A pesar de la gravedad del misterio, Cregger no renuncia al humor. Hay intercambios de diálogos que desarman la solemnidad y que, en lugar de romper la tensión, la hacen más realista: personas reaccionando con incredulidad, sarcasmo o cansancio ante lo incomprensible. El resultado es una atmósfera en la que lo siniestro y lo absurdo conviven, a veces en la misma escena.

Hasta aquí, la película se presenta como un thriller coral con elementos de terror, envuelto en un dispositivo narrativo que alterna tensión pura con respiros cómicos. Pero la resolución del misterio avanza no tanto por acciones lógicas como por decisiones arbitrarias de la trama: policías extraordinariamente ineptos, vecinos que ignoran evidencias obvias, y giros que dependen más de la sorpresa inmediata que de la coherencia.

El juego de puntos de vista sugiere una complejidad que, al final, resulta más ilusoria que real. La película parece insinuar capas temáticas —posibles lecturas como alegoría de tiroteos escolares, de la pandemia o de la paranoia comunitaria—, pero Cregger evita comprometerse con ninguna, dejando todo en un terreno ambiguo. Para algunos espectadores esto será un acierto, un rechazo consciente al subrayado moral; para otros, un signo de vacilación creativa que impide que la historia deje una huella más profunda. Y el clímax, aunque visualmente impactante y cargado de tensión física, carece de la resonancia emocional que el desarrollo parecía presagiar. Hay caos, sí, pero no la catarsis que podría darle sentido.
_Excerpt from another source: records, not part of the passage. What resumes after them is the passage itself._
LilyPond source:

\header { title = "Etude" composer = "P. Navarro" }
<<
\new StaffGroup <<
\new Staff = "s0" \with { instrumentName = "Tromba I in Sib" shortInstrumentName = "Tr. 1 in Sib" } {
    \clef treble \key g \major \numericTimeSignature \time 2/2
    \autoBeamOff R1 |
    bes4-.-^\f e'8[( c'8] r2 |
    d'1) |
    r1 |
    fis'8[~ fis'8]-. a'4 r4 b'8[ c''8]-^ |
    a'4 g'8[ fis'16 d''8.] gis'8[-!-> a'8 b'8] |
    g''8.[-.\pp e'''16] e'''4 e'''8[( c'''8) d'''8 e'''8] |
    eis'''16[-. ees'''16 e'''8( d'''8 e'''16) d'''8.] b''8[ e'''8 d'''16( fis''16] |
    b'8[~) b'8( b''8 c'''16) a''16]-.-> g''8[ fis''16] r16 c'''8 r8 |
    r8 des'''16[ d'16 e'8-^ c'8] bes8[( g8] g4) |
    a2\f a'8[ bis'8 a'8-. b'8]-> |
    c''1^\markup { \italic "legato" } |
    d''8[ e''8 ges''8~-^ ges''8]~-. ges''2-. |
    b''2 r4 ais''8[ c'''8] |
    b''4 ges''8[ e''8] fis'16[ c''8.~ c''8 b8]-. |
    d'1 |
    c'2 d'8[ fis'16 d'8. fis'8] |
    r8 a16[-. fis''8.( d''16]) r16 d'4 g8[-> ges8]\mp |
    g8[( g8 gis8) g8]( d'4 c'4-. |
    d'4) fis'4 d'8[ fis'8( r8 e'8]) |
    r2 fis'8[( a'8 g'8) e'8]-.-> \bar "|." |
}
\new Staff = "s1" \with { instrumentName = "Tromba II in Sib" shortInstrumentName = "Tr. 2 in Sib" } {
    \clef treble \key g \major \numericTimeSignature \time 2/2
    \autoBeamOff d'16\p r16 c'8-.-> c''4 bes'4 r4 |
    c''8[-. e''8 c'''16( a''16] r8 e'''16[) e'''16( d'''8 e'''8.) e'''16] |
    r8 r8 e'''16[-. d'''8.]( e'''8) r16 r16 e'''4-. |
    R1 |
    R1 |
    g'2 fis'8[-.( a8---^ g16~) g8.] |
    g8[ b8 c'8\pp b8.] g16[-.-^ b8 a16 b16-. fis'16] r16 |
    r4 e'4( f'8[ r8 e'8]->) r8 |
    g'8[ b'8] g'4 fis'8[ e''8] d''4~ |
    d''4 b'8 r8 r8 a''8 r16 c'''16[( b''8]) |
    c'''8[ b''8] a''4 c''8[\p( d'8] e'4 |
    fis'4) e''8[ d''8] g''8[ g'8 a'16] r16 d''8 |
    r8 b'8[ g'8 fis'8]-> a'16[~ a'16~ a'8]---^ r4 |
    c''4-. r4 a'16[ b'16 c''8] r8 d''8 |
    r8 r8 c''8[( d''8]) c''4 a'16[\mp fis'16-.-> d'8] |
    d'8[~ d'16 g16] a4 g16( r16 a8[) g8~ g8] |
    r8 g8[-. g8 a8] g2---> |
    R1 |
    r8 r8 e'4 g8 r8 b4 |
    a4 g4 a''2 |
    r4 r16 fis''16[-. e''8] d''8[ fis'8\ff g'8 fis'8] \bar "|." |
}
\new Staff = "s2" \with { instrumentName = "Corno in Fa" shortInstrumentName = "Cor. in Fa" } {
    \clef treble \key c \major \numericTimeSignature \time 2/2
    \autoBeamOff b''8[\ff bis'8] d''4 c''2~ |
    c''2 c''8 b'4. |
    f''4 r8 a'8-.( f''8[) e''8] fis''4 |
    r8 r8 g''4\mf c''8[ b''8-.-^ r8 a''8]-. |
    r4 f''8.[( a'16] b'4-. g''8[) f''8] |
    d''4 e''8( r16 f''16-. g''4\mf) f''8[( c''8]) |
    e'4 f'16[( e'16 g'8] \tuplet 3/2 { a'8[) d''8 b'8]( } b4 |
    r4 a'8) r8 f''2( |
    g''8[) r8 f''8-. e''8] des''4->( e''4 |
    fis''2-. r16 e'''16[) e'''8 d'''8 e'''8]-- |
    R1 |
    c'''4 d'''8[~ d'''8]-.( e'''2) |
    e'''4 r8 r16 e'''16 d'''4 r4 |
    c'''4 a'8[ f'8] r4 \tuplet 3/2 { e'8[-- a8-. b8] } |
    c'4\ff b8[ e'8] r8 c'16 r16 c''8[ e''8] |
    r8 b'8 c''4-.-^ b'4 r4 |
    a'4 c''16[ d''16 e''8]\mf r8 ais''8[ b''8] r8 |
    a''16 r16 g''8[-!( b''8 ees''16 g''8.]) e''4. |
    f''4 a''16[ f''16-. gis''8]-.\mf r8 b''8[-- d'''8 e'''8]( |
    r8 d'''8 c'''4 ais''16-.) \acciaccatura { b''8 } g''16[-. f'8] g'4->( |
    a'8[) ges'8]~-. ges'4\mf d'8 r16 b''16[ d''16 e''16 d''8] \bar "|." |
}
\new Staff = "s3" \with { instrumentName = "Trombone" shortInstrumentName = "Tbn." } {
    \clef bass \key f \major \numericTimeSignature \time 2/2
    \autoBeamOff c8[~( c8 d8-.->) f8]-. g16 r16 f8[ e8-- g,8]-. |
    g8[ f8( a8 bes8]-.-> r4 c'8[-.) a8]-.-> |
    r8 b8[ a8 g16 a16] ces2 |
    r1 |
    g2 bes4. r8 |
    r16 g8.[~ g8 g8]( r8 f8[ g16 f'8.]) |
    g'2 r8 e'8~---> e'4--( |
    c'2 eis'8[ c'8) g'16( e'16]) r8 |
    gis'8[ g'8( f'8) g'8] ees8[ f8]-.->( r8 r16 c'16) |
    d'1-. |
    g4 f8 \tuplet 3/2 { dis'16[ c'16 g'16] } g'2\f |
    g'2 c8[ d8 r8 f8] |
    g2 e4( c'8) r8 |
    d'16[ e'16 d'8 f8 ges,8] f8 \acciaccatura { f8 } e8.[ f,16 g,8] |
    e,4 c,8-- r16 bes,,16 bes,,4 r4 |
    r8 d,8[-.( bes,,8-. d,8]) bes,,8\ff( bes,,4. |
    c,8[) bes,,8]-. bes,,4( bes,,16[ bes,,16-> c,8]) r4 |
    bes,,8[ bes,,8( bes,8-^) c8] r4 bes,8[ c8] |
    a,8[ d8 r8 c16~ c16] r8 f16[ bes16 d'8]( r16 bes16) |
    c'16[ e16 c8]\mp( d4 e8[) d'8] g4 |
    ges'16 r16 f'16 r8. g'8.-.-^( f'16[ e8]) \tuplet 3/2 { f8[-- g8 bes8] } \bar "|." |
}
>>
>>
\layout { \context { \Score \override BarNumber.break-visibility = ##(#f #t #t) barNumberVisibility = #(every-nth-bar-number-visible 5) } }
La comparación con Barbarian es inevitable. Cregger demuestra mayor control técnico, una puesta en escena más segura y una habilidad para manejar el suspense en un registro más ambicioso. Pero, igual que en su debut, las virtudes de atmósfera y dirección conviven con ciertas carencias del guion. La diferencia es que aquí la escala mayor hace que esas carencias se noten más. La hora de la desaparición es, en última instancia, un ejercicio de tensión y artificio narrativo que brilla en su construcción formal y en la energía de su reparto. Es un viaje entretenido y, por momentos, inquietante, que ofrece imágenes y secuencias memorables, pero que no alcanza la densidad o la sorpresa necesarias para consolidar a Cregger como un maestro del terror.